Selanik göçmeni olan ailenin çocuğu olarak dünyaya gelen Salih Akyüz, 45 yıldır kalaycılık yapıyor. Babası ve dedesinden öğrendiği mesleğini görme engelli oğlu İsmail Akyüz'e de öğretti. Oğlu ile şehir şehir gezerek, kalaycılık yapan Salih Akyüz, kalaya tekrardan merak duyulmaya başlandığını söyledi.

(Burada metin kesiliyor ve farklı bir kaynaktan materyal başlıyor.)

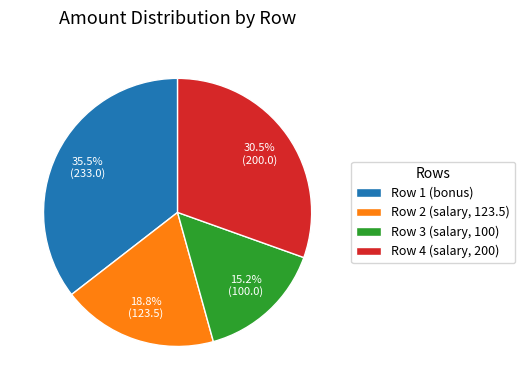

What portion of the pie excludes Row 2 (salary, 123.5)?

81.2%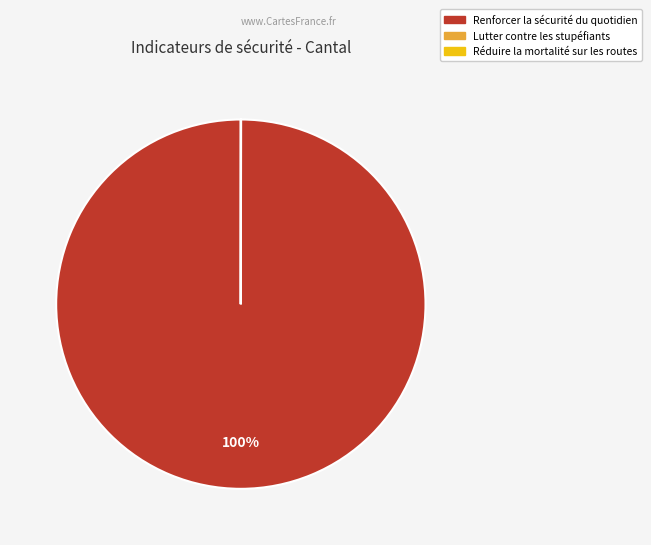

Is there any slice that represents more than half of the pie?

Yes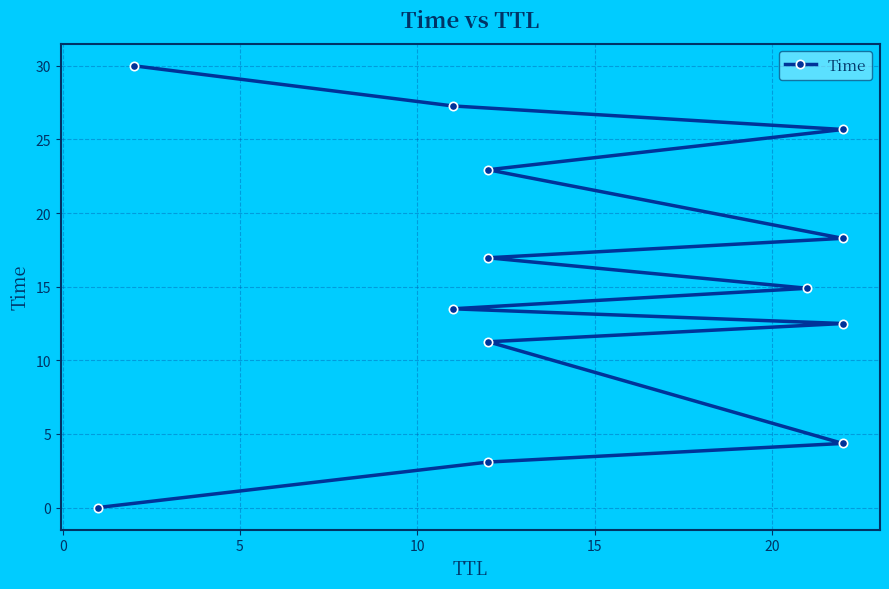

What is the label of the 5th point from the left?

15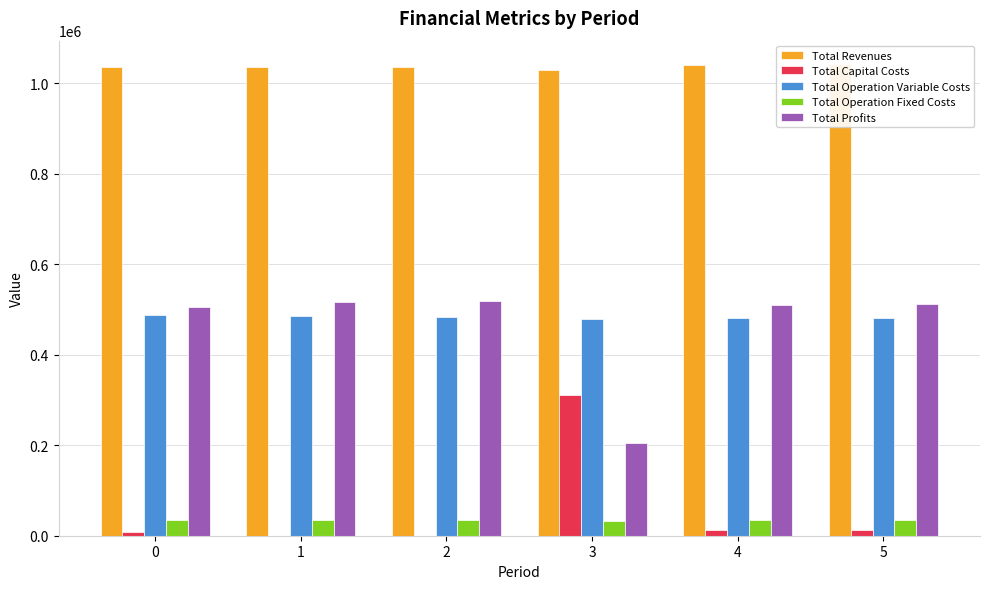

What is the difference between the second highest and minimum values in the Total Profits series?

310237.3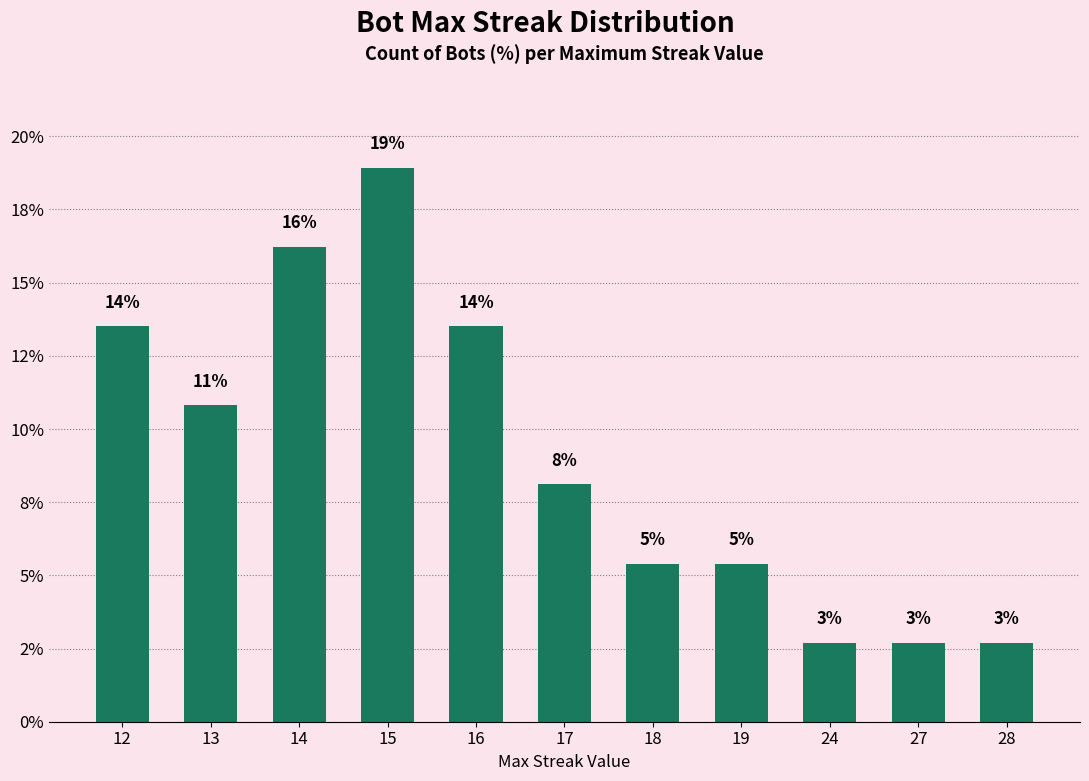

Approximately how many times larger is the value at 12 compared to 16?

1.0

Yaklaşık 45 yıldır kalaycılık yaptığını anlatan Salih Akyüz, "Dedemden babama, babamdan da bana geçti bu meslek. Şimdi oğlumla beraber bu işi yapıyoruz. 40 yıldır eski eşyaları kalay yaparak yeniliyoruz, kaplara sap takıyoruz. Bakır kap kullanımı çok azaldı. Her kaptan büyüklüğüne göre 10-40 lira ücret alıyoruz. Şimdi alüminyum çıktı, teflon çıktı. İnsanlara daha kolay geliyor. Sağlık açısından alüminyum veya teflon zararlı. Eskiler, bakır kapların içinde yemeklerini pişirirdi. Bakır kapta pişen yemek daha lezzetli olur. Millet yavaş yavaş eskiye dönmeye başladı. İşlerimiz açıldı" dedi.
'ESKİ KAPLARA HAYAT VERİYORUZ'
Akyüz sözlerini şöyle sürdürdü:
"Kalay, pamuk, kostik gibi ürünleri kullanıyoruz. İlk önce kabın yağını temizliyoruz. Sonrasında kumla yıkıyoruz. Yıkamadan sonra kalay işlemini yapıyoruz. Eski bir kap, kalaylandıktan sonra ilk günkü gibi oluyor. Kalaylama işleminin ardından bakır kap, 3 yıl kadar yıpranmadan kullanılabilir. Eski kaplara hayat veriyoruz."